** Task brief **
Write out every line of the material below word for word, leaving out the pictures.

** Data records **

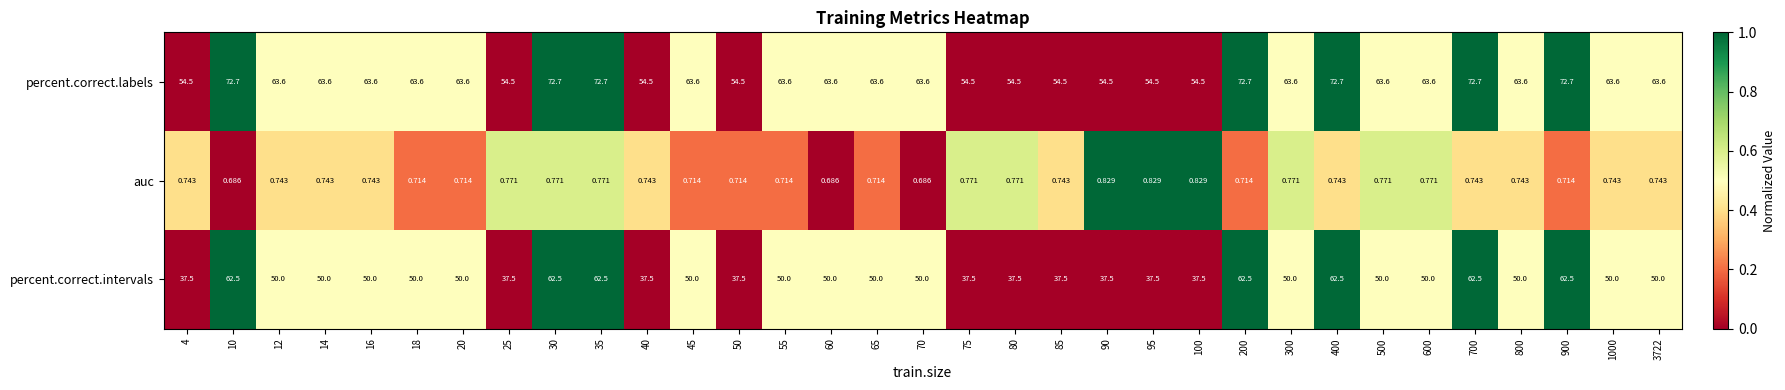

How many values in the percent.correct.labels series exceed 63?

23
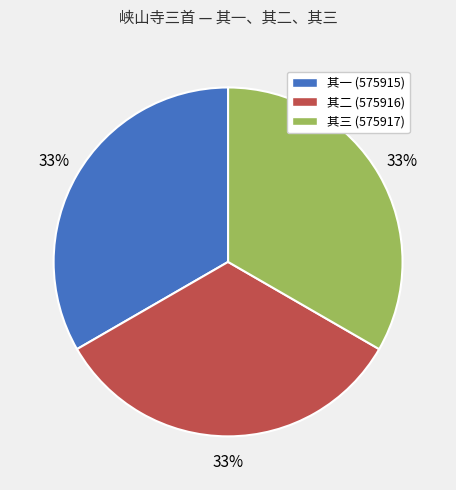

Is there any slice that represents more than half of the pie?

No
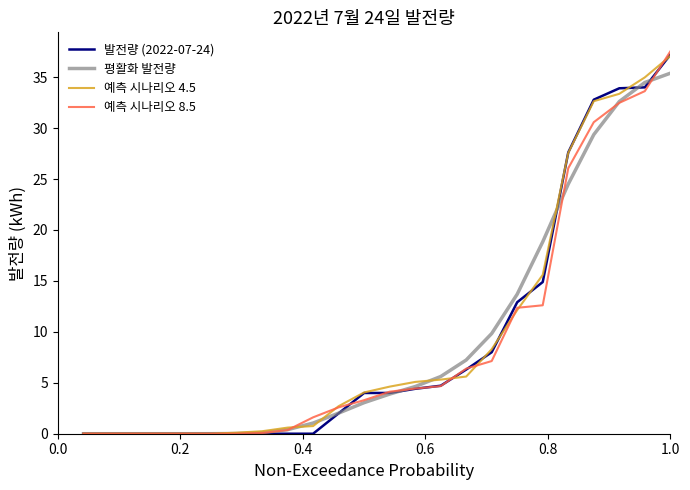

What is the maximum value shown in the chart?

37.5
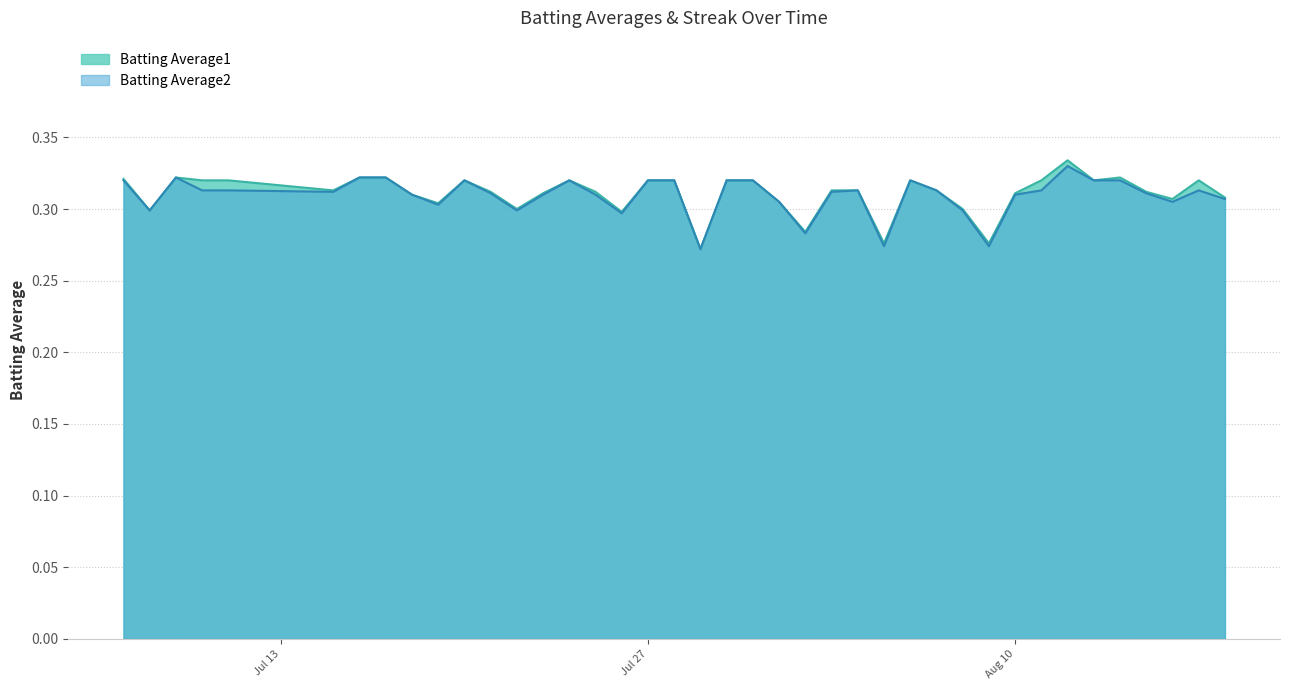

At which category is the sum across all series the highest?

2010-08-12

** Finished task **
How many values in the percent.correct.labels series exceed 63?

23

Is there any slice that represents more than half of the pie?

No

What is the maximum value shown in the chart?

37.5

At which category is the sum across all series the highest?

2010-08-12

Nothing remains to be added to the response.